Read more about Terry McAuliffe on his profile page and in the Virginia gubernatorial election, 2013

Ken Cuccinelli and Star Scientific


Like Gov. Bob McDonnell, Ken Cuccinelli's controversies center around his acceptance of gifts from Star Scientific CEO Jonnie Williams. Cuccinelli, the current Attorney General for the state, accepted $18,893 in gifts between 2009 and 2012.[3] While Bob McDonnell is returning all of his received gifts totaling $125,000, Cuccinelli has stated the type of gifts he received can not be returned. Cuccinelli received gifts that included Thanksgiving dinner, flights, and vacations. Along with those, McDonnell received personal and business loans given to him during his time as governor.[4]

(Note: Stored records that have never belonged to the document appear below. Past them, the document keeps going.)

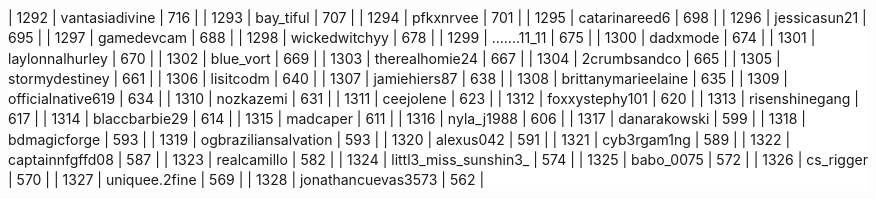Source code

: | 1292 | vantasiadivine | 716 |
| 1293 | bay_tiful | 707 |
| 1294 | pfkxnrvee | 701 |
| 1295 | catarinareed6 | 698 |
| 1296 | jessicasun21 | 695 |
| 1297 | gamedevcam | 688 |
| 1298 | wickedwitchyy | 678 |
| 1299 | .......11_11 | 675 |
| 1300 | dadxmode | 674 |
| 1301 | laylonnalhurley | 670 |
| 1302 | blue_vort | 669 |
| 1303 | therealhomie24 | 667 |
| 1304 | 2crumbsandco | 665 |
| 1305 | stormydestiney | 661 |
| 1306 | lisitcodm | 640 |
| 1307 | jamiehiers87 | 638 |
| 1308 | brittanymarieelaine | 635 |
| 1309 | officialnative619 | 634 |
| 1310 | nozkazemi | 631 |
| 1311 | ceejolene | 623 |
| 1312 | foxxystephy101 | 620 |
| 1313 | risenshinegang | 617 |
| 1314 | blaccbarbie29 | 614 |
| 1315 | madcaper | 611 |
| 1316 | nyla_j1988 | 606 |
| 1317 | danarakowski | 599 |
| 1318 | bdmagicforge | 593 |
| 1319 | ogbraziliansalvation | 593 |
| 1320 | alexus042 | 591 |
| 1321 | cyb3rgam1ng | 589 |
| 1322 | captainnfgffd08 | 587 |
| 1323 | realcamillo | 582 |
| 1324 | littl3_miss_sunshin3_ | 574 |
| 1325 | babo_0075 | 572 |
| 1326 | cs_rigger | 570 |
| 1327 | uniquee.2fine | 569 |
| 1328 | jonathancuevas3573 | 562 |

While McDonnell has become the target of federal grand jury investigations, Cuccinelli, as of now, is in the clear. McDonnell has been accused by some of insider trading, but the only large stock Cuccinelli held was Star Scientific and there has been no evidence of Cuccinelli receiving stock tips. Stock holdings over $10,000 must be reported, and Cuccinelli announced his stake when he realized his shares had grown to pass that benchmark. Investigators have noted that the selling and buying of the stock was closely timed to trips taken as guests of Williams, but Cuccinelli maintains that he never discussed his stock with the CEO.[5] After he first purchased the stock in late 2010, Cuccinelli's family spent Thanksgiving at WIlliams' vacation home with a $1500 catered dinner. Cuccinelli purchased an additional 3,600 shares of stock a few months later. Then, after using Mr. Williams' lake house again in the summer of 2012, Cuccinelli sold a portion of his share for a $4,000 profit. Cuccinelli stated that was to "free up capital for personal expenses that were due shortly thereafter.”[5]

Cuccinelli neglected to report some of the gifts, including the stays at Williams' house. He maintains that he had forgotten to include them and reported them as soon as an aide on his staff reminded him. In Virginia it is required that any gift over $50 be reported, but there is no penalty for an elected official who forgets to disclose gifts. Purposefully leaving out gifts is considered a misdemeanor. Cuccinelli's campaign has since drafted reforms to the current gift disclosure laws to prevent these scenarios from happening again. The law would enforce ten day reporting periods for gifts over $500 and provide forms for disclosing gifts that are easier to complete. The law would also close the family loophole, which currently allows immediate family to receive gifts without having to disclose them.[6]

In early 2013, Star Scientific started experiencing slow sales and bad publicity as the McDonnell scandal grew in publicity. Its stockholders were being investigated and it experienced its biggest loss for the quarter. A financial adviser to Cuccinelli recommended he sell his remaining shares of the company, which he did, suffering a large financial loss in the process.[5]

Cuccinelli remained out of Star Scientific spotlight for months but felt he should reveal his own shares and relationship with Jonnie Williams after reading the briefs from the ongoing controversy with McDonnell. At that point, Cuccinelli requested an independent investigation into whether or not he broke the law with his acceptance of gifts and relationship to Williams. Michael Herring, Richmond Commonwealth's attorney, led the investigation and released a public report stating that there is no evidence Cuccinelli broke any laws. "We find no evidence that in his statements the AG intentionally mischaracterized gifts and benefits from Star Scientific and Williams,” he said. After the investigation, Herring said that “one cannot help but question whether repeated omissions of gifts from Williams are coincidence or a pattern reflecting intent to conceal, the disclosure of several other gifts and benefits from Williams in his original statements suggests that the Attorney General was not attempting to conceal the relationship.”[7]